DR. STEPHEN HOGE: It pretty hard to know for sure. We have announced today that we made a good progress in enrolling the phase three trial. So, we actually enrolled over 25,000 of the 30,000 participates in that study. But now we’re going to depend upon those people, unfortunately, getting sick. Our best estimate is the earliest it can happen could be the later part of the fall, November, December time horizon. But it could happen much later or much sooner depending upon the rate of transmission in the country.

O’DONNELL: Is Moderna feeling political pressure?

HOGE: We haven’t been feeling direct political pressure but definitely feel the social pressure of this moment. The goal of developing a vaccine is not to get a vaccine approved, it’s to stop the pandemic. That will only happen if hundreds of millions of people – hundreds of millions of Americans agree to vaccinate. That will only happen if they have confidence in the data and the vaccine. So, what we did today in publishing our fully unredacted protocol but also in what we did in our presentations around that. As the goal of being transparent.

O’DONNELL: So, will Moderna commit to publicly releasing all of its results before a vaccine becomes available?

HOGE: We’re absolutely committed to publishing and releasing the data before the vaccine becomes available.

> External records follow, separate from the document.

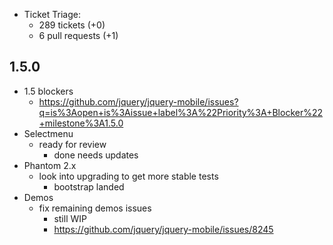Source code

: * Ticket Triage:
  * 289 tickets (+0)
  * 6 pull requests (+1)

## 1.5.0
* 1.5 blockers
  * https://github.com/jquery/jquery-mobile/issues?q=is%3Aopen+is%3Aissue+label%3A%22Priority%3A+Blocker%22+milestone%3A1.5.0
* Selectmenu
  * ready for review
    * done needs updates
* Phantom 2.x
  * look into upgrading to get more stable tests
    * bootstrap landed
* Demos
  * fix remaining demos issues
    * still WIP
    * https://github.com/jquery/jquery-mobile/issues/8245
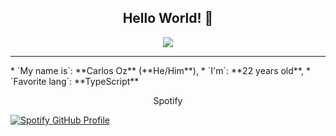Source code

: <h2 align="center"> Hello World! 🤖</h2>

<p align="center">
    <img src="https://komarev.com/ghpvc/?username=carlossinhache&color=yellow"/> 
</p>
<hr/>
*  `My name is`: **Carlos Oz** (**He/Him**),
* `I'm`: **22 years old**,
* `Favorite lang`: **TypeScript**  


<p align="center">Spotify</p>
<a align="center" href="https://spotify-github-profile.vercel.app/api/view?uid=222gso4tiulctkux3bnusfufi&redirect=true">
  <img src="https://spotify-github-profile.vercel.app/api/view?uid=222gso4tiulctkux3bnusfufi&cover_image=true&theme=novatorem&show_offline=true&background_color=000000&interchange=false&bar_color=fffb00&bar_color_cover=false" alt="Spotify GitHub Profile">
</a>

O’DONNELL: What’s the goal of this vaccine?

HOGE: The goal of this vaccine, of all vaccines, in this case, is to stop the pandemic. We all want to get back to a normal life. If we can reduce this to a common cold, then I think most of us would feel like we can get back most of our lives.

O’DONNELL: So, given that Moderna mRNA vaccine does not prevent infection but it does reduce the severity of the infection, do some age groups fare better than others?

HOGE: It’s a great question. So, first, we don’t know whether it will prevent infection or not yet. We’ll wait for the phase three data. And it’s possible, but we think the more likely outcome is it will prevent severe disease, particularly COVID-19.

What’s really exciting news that we announced today is that we shared some data we previously presented to the CDC on elderly Americans who have been in our vaccine studies in phase one, and showed we had the same level of protection in the elderly as we’ve seen in the younger populations. That gives us hope, and reason for optimism that actually our vaccine will be able to protect those highest-risk populations, particularly those that are over the age of 65 who are bearing the brunt of COVID-19.

O’DONNELL: Dr. Stephen Hoge, thank you so much.

HOGE: Thank you very much for your time, Norah.